Cabe destacar, además, que cientos de detenidos son menores de edad, incluidos niños y niñas de apenas 12 o 13 años que han sido acusados de delitos no violentos. En el mediano plazo esta iniciativa además consolida la cooptación del poder judicial y la pérdida de su independencia, así como el empoderamiento de las fuerzas de seguridad, que tienen un récord deplorable en materia de derechos humanos, habilitadas de hecho para operar sin control de las autoridades.

Tampoco hay buenas razones para creer que estas iniciativas resuelven el problema de la criminalidad organizada. Este tipo de enfoque ya fue ensayado por los gobiernos de Francisco Flores y Antonio Saca y sus planes “Mano Dura” y “Súper Mano Dura” (2003-2004). En ese momento, más de 19.000 personas fueron detenidas y encarceladas.
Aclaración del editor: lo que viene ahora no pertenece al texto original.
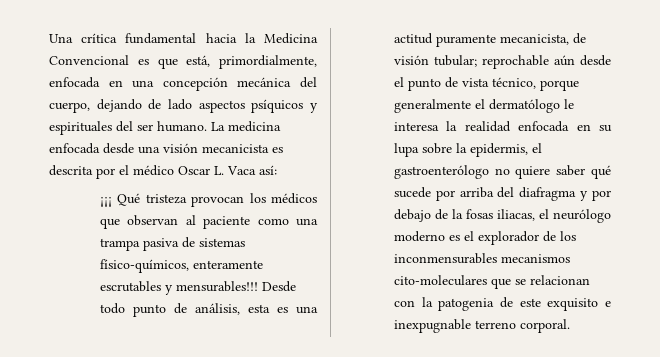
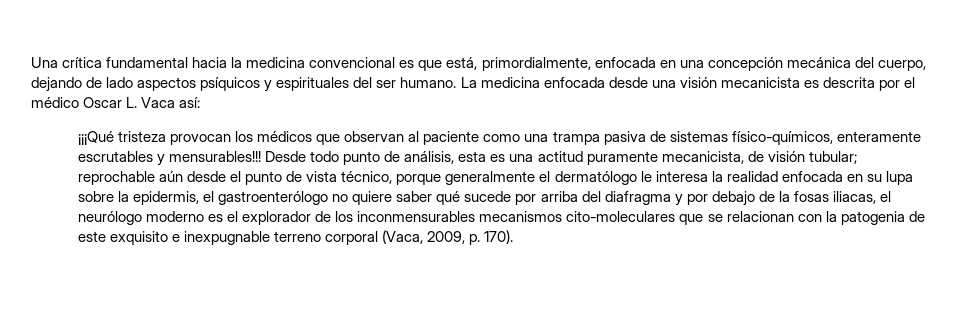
[264,33,318,44] [49,55,129,65] Medicina Convencional -> [246,57,396,68] medicina convencional
[99,193,141,207] ¡¡¡ Qué -> [77,131,114,145] ¡¡¡Qué
[519,319,570,333] corporal. -> [325,230,514,245] corporal (Vaca, 2009, p. 170).

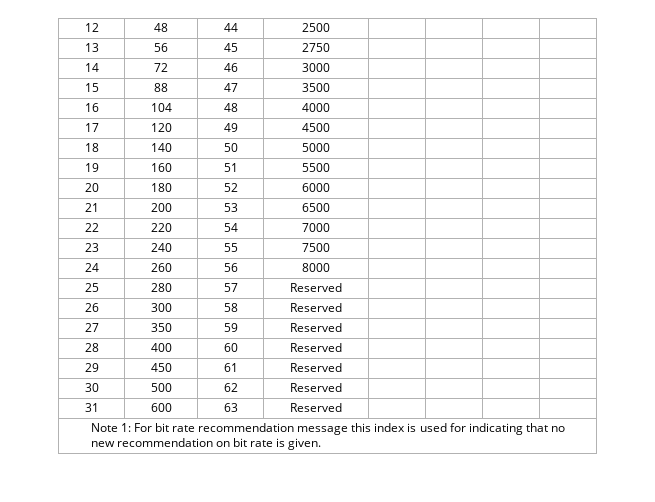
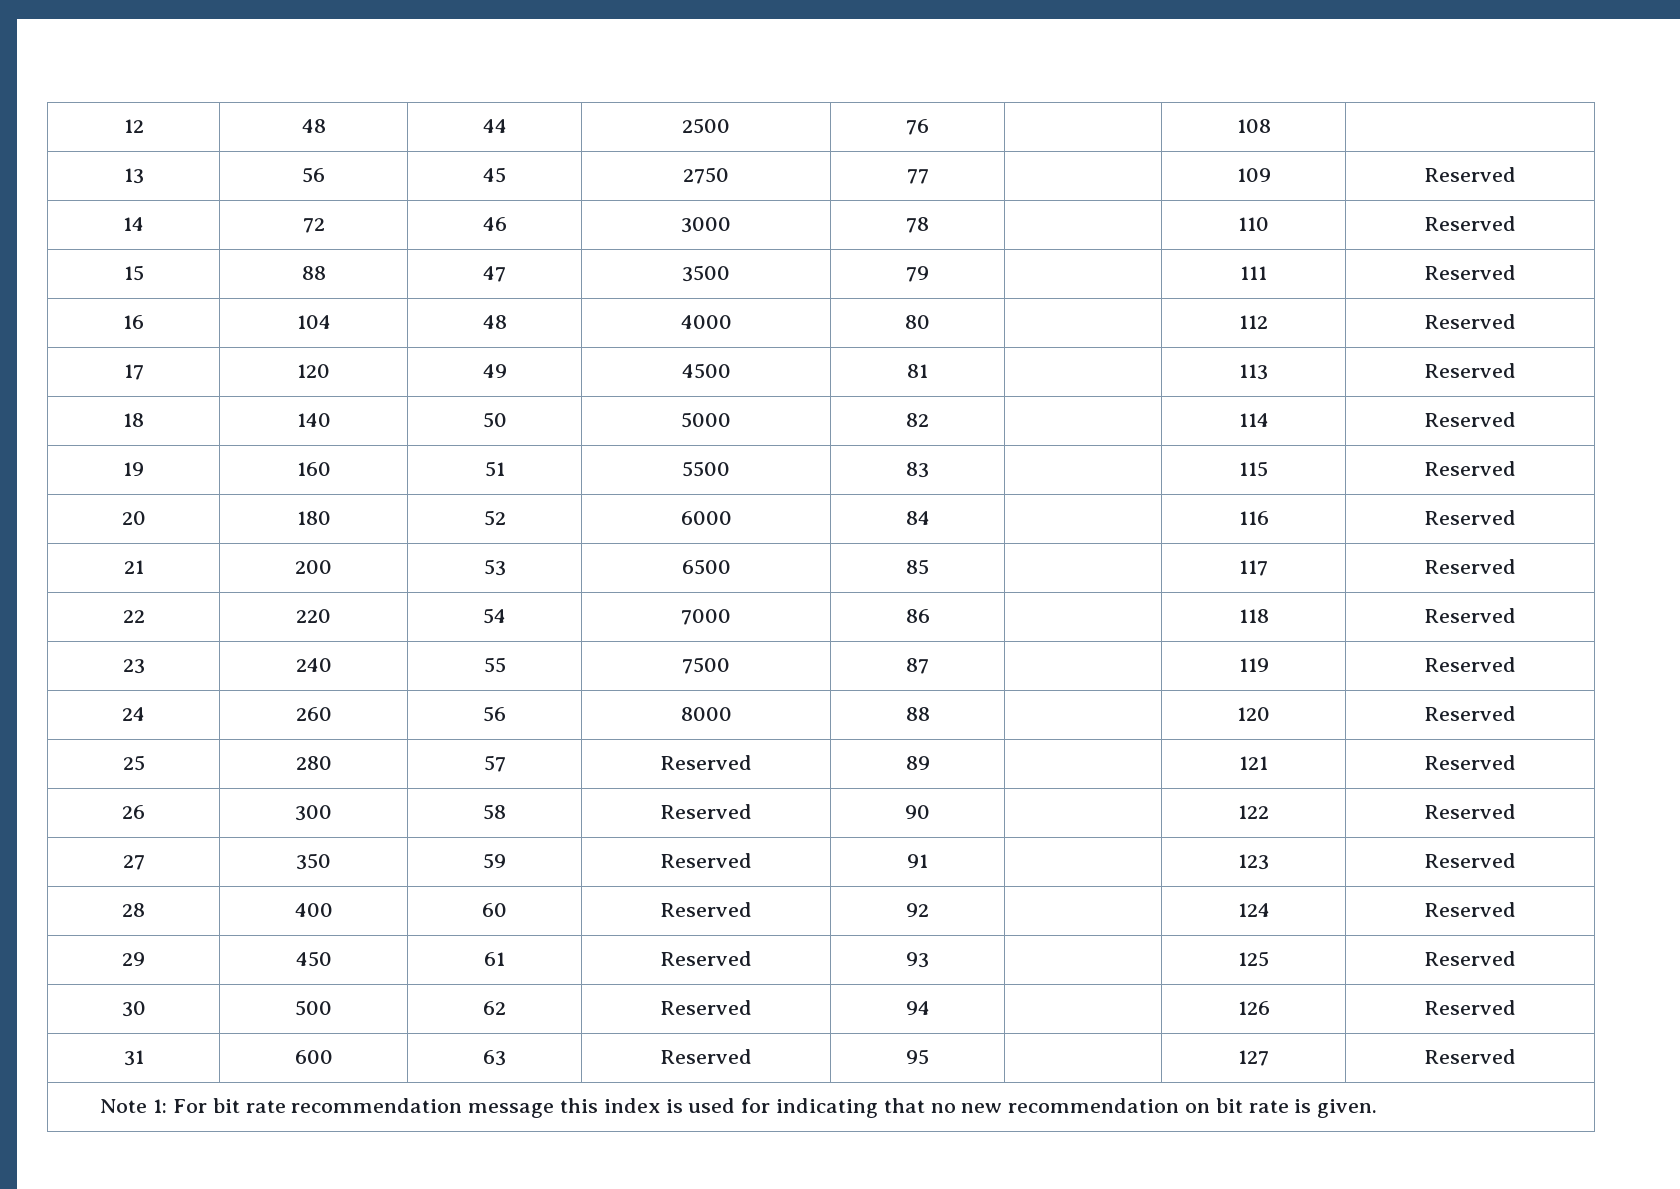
(330, 27) | | -> [906,119,929,135] [1236,119,1271,133] 76 | | 108
(330, 47) | | | -> [906,169,929,184] [1236,168,1271,182] [1424,167,1516,182] 77 | | 109 | Reserved
(330, 67) | | | -> [906,217,929,233] [1238,217,1269,231] [1424,216,1516,231] 78 | | 110 | Reserved
(330, 87) | | | -> [906,266,929,282] [1240,266,1267,280] [1424,265,1516,280] 79 | | 111 | Reserved
(330, 107) | | | -> [905,315,930,329] [1239,315,1268,329] [1424,314,1516,329] 80 | | 112 | Reserved
(330, 127) | | | -> [907,364,928,378] [1239,364,1268,380] [1424,363,1516,378] 81 | | 113 | Reserved
(330, 147) | | | -> [906,413,929,427] [1238,413,1269,427] [1424,412,1516,427] 82 | | 114 | Reserved
(330, 167) | | | -> [906,462,929,478] [1239,461,1268,477] [1424,461,1516,476] 83 | | 115 | Reserved
(330, 187) | | | -> [905,511,930,525] [1238,511,1269,525] [1424,510,1516,525] 84 | | 116 | Reserved
(330, 207) | | | -> [906,559,929,575] [1239,560,1268,576] [1424,559,1516,574] 85 | | 117 | Reserved
(330, 227) | | | -> [905,609,930,623] [1238,609,1269,623] [1424,608,1516,623] 86 | | 118 | Reserved
(330, 247) | | | -> [906,658,929,674] [1238,658,1269,672] [1424,657,1516,672] 87 | | 119 | Reserved
(330, 267) | | | -> [905,707,930,721] [1237,707,1270,721] [1424,706,1516,721] 88 | | 120 | Reserved
(342, 287) | | | -> [905,756,930,770] [1239,756,1268,770] [1424,755,1516,770] 89 | | 121 | Reserved
(342, 307) | | | -> [905,805,930,819] [1238,805,1269,819] [1424,804,1516,819] 90 | | 122 | Reserved
(342, 327) | | | -> [907,854,928,868] [1238,854,1269,870] [1424,853,1516,868] 91 | | 123 | Reserved
(342, 347) | | | -> [906,903,929,917] [1237,903,1270,917] [1424,902,1516,917] 92 | | 124 | Reserved
(342, 367) | | | -> [906,952,929,968] [1238,951,1269,967] [1424,951,1516,966] 93 | | 125 | Reserved
(342, 387) | | | -> [905,1001,930,1015] [1237,1001,1270,1015] [1424,1000,1516,1015] 94 | | 126 | Reserved
(342, 407) | | | -> [906,1049,929,1065] [1238,1050,1269,1066] [1424,1049,1516,1064] 95 | | 127 | Reserved

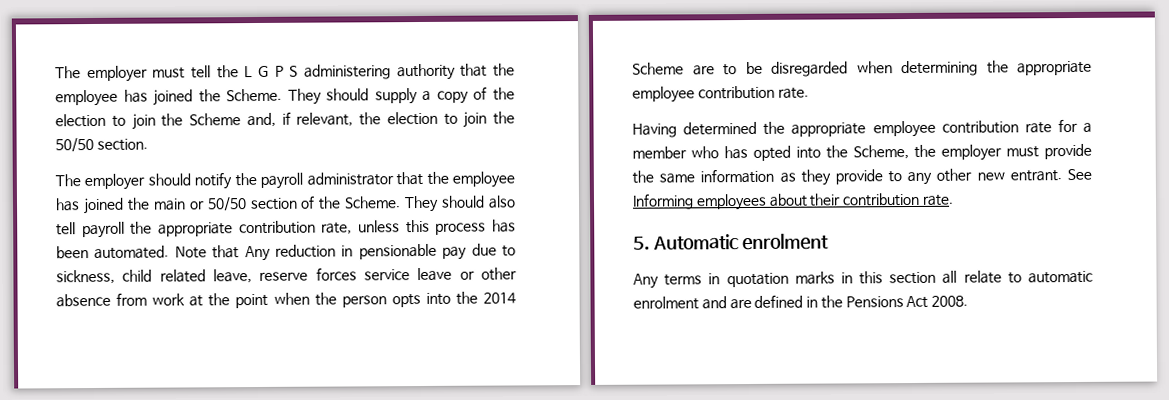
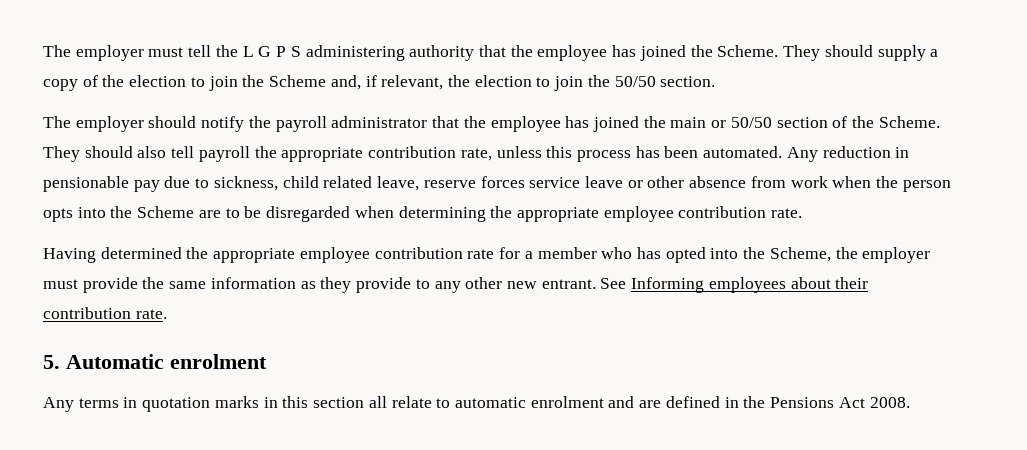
[174,245,240,259] Note that -> (783, 152) none
[189,293,269,309] at the point -> (828, 182) none
[482,292,516,304] 2014 -> (133, 212) none

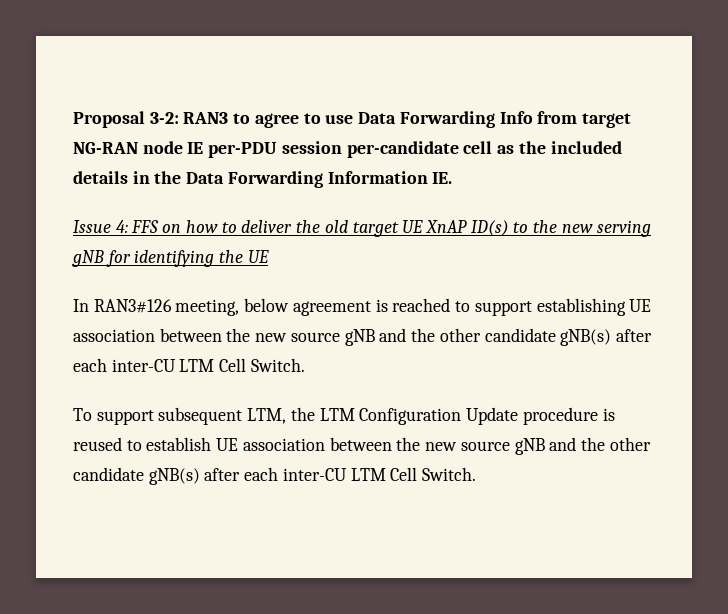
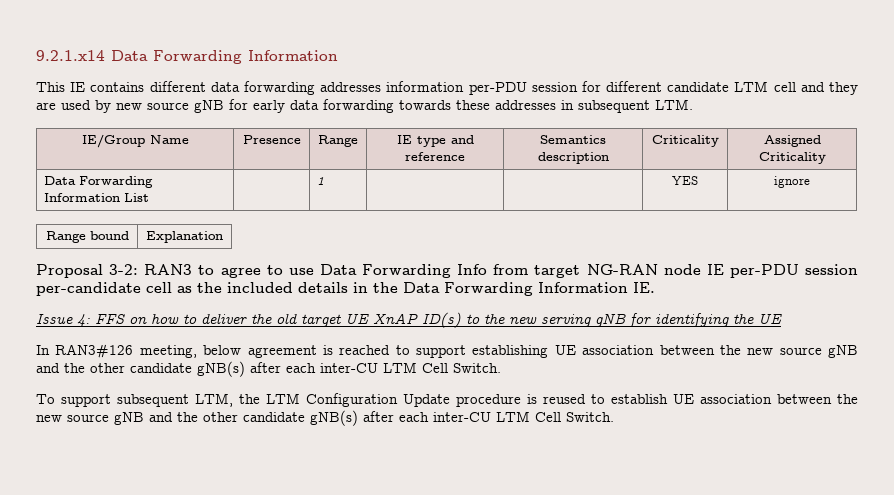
(73, 119) none -> [36,50,338,64] [36,81,858,95] [36,99,693,113] [81,134,189,148] [242,135,301,144] [318,135,358,147] [396,135,474,147] [405,152,465,161] [540,135,606,144] [537,152,609,164] [651,135,719,147] [763,135,821,147] [758,152,826,164] [44,176,154,188] [44,193,150,202] [317,177,325,185] [672,176,698,185] [774,176,810,188] [45,231,129,243] [146,231,223,243] 9.2.1.x14 Data Forwarding Information // This IE contains different data forwarding addresses information per-PDU session for different candidate LTM cell and they are used by new source gNB for early data forwarding towards these addresses in subsequent LTM. // IE/Group Name | Presence | Range | IE type and reference | Semantics description | Criticality | Assigned Criticality // Data Forwarding Information List | | 1 | | | YES | ignore // Range bound | Explanation //

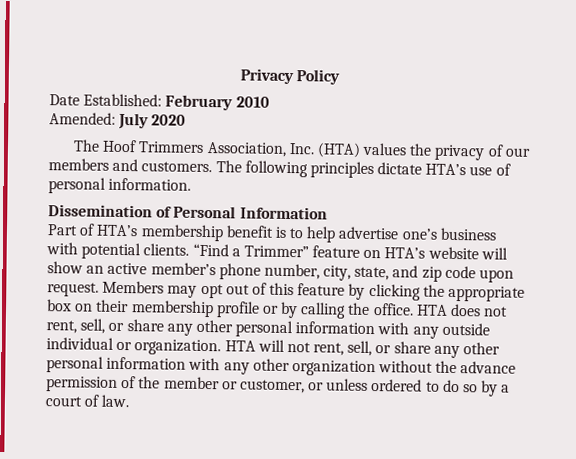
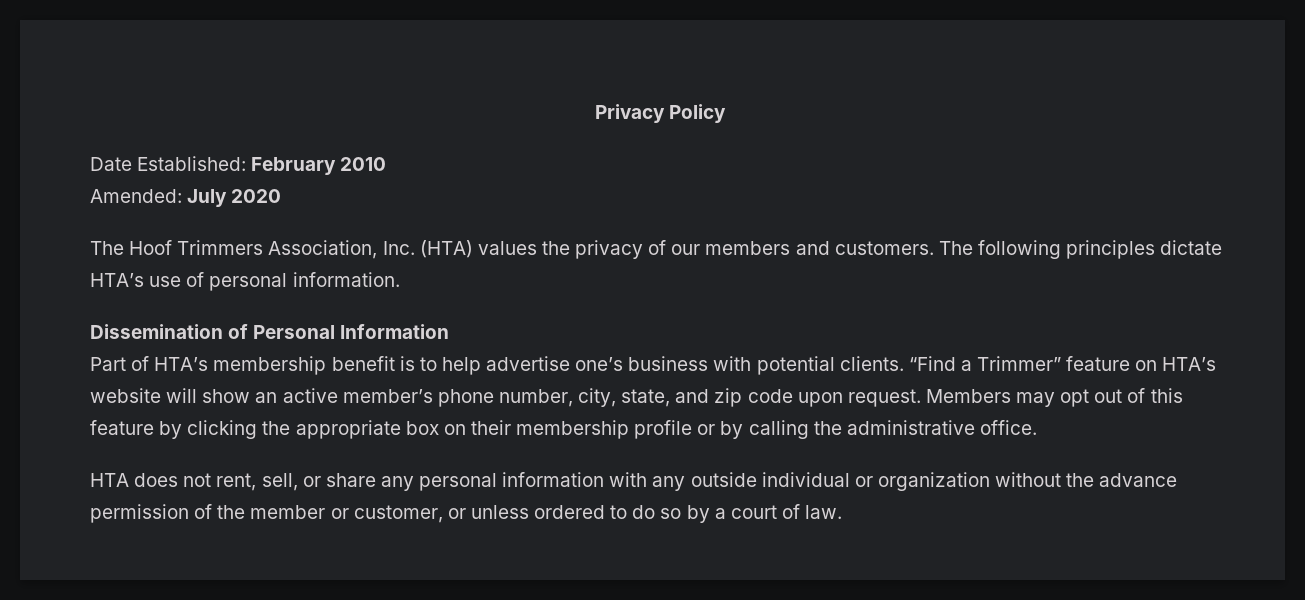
(371, 308) none -> [846,420,975,435] administrative
(414, 309) none -> (1037, 427) //
[195,319,233,333] other -> (414, 483) none
[134,339,501,359] [46,356,290,375] organization. HTA will not rent, sell, or share any other personal information with any other -> (873, 481) none

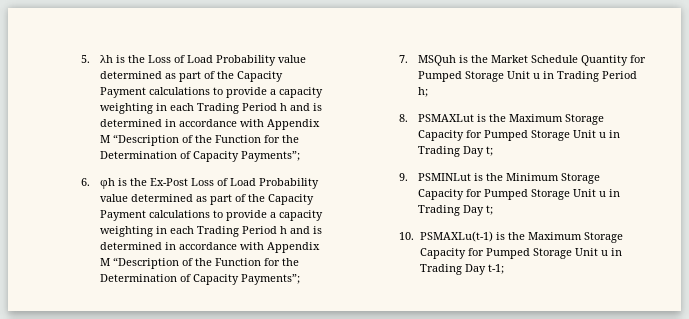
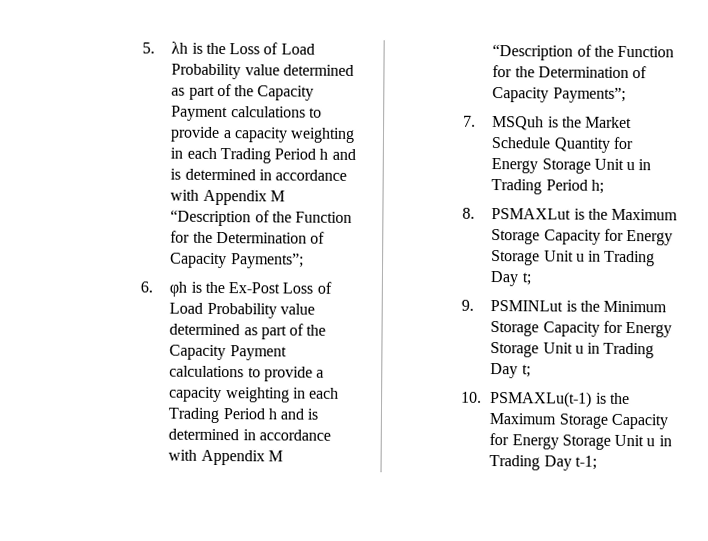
[418,71,463,82] Pumped -> [491,158,539,174] Energy
[484,130,529,141] Pumped -> [626,229,674,246] Energy
[484,189,529,200] Pumped -> [625,321,673,338] Energy
[485,248,530,259] Pumped -> [511,434,559,450] Energy

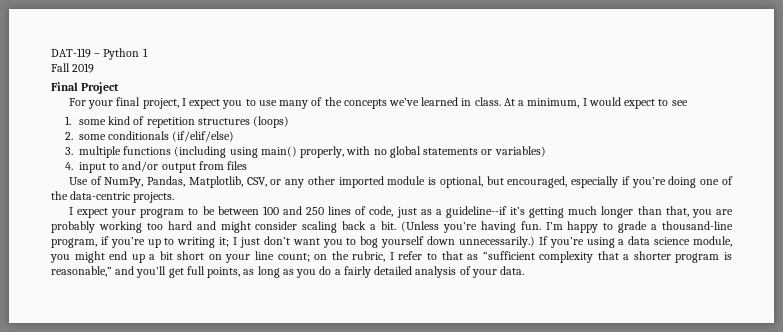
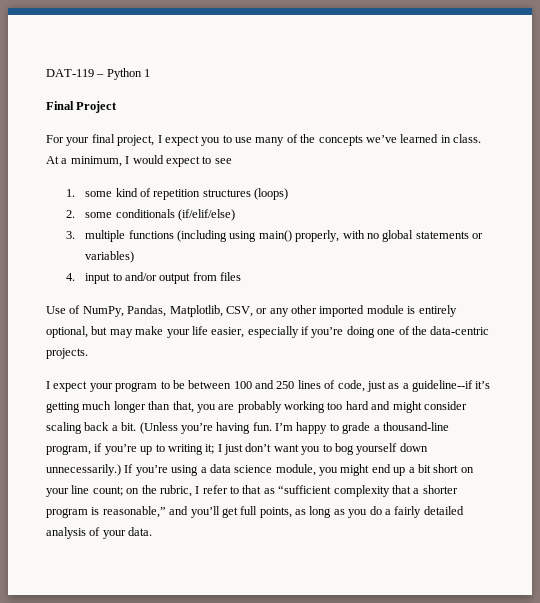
[51,63,95,73] // Fall 2019 -> (151, 73) none
(437, 181) none -> [418,305,457,317] entirely
[507,176,568,188] encouraged, -> [109,326,245,338] may make your life easier,

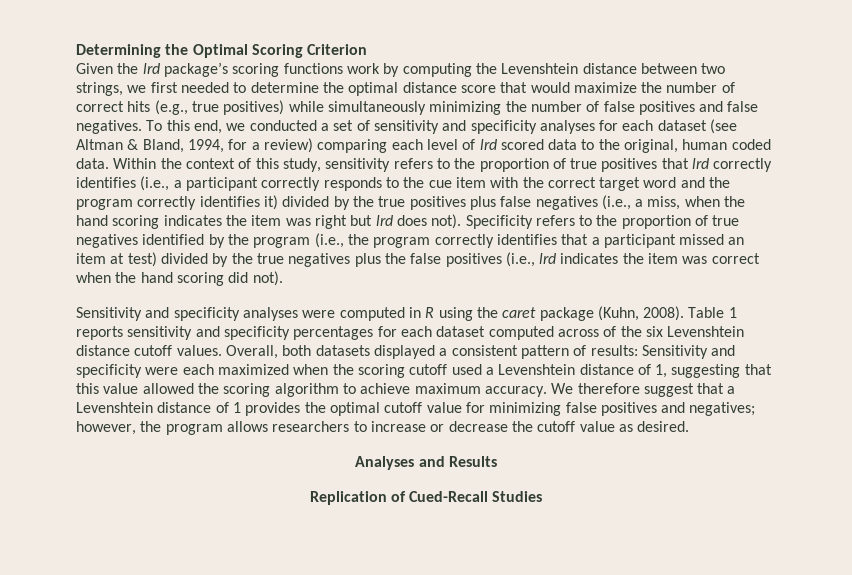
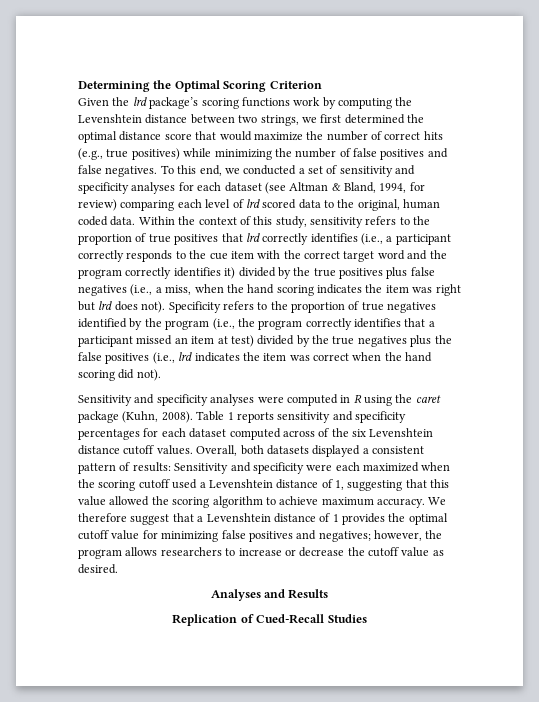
[180,82,319,93] needed to determine -> [344,114,405,124] determined
[327,101,426,115] simultaneously -> (212, 152) none
[251,142,260,150] a -> (425, 186) none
Mientras tanto, las maras aprovecharon para consolidar su poder en prisión y, como cuenta Juan Martínez d’Aubisson, un reconocido antropólogo salvadoreño en las páginas del Washington Post, terminaron rigiendo la vida de los salvadoreños desde allí. El Salvador corre un riesgo enorme de que estas políticas cortoplacistas, que no enfrentan las causas estructurales de la violencia en el país, permitan que la criminalidad se recicle y genere mayor inseguridad y abusos en el futuro.

La iniciativa de Bukele está protegida por un discurso oficial cada vez más impermeable a toda voz disidente. No es casualidad que las imágenes de las transferencias de detenidos se hayan difundido justo cuando se hizo público que la Fiscalía ante un tribunal federal del Estado de Nueva York señaló a funcionarios salvadoreños por negociar con las maras una reducción de homicidios a cambio de beneficios en las cárceles.

Haríamos bien en desconfiar más de las salidas rápidas a problemas complejos, de muchos años, especialmente cuando ello además implica desarticular todo mecanismo de control sobre las fuerzas de seguridad del Estado.

En la medida en que la economía política de la criminalidad organizada no se vea afectada, es decir, que desaparezcan las condiciones materiales que la hacen un gran negocio, medidas como las ensayadas simplemente implican un cambio en la titularidad o el control sobre el negocio.

La política de Bukele, además, produce miles de encarcelados sin protección legal, y un deterioro institucional y político hacia un Estado más autoritario, corrupto y violento que no será sencillo reconducir. La historia reciente de nuestro continente, en países como Venezuela o Nicaragua, nos muestra el grave error que significa destruir las instituciones democráticas.

Decano de la Escuela de Derecho de la Torcuato Di Tella / Subdirector encargado para las Américas de Human Rights.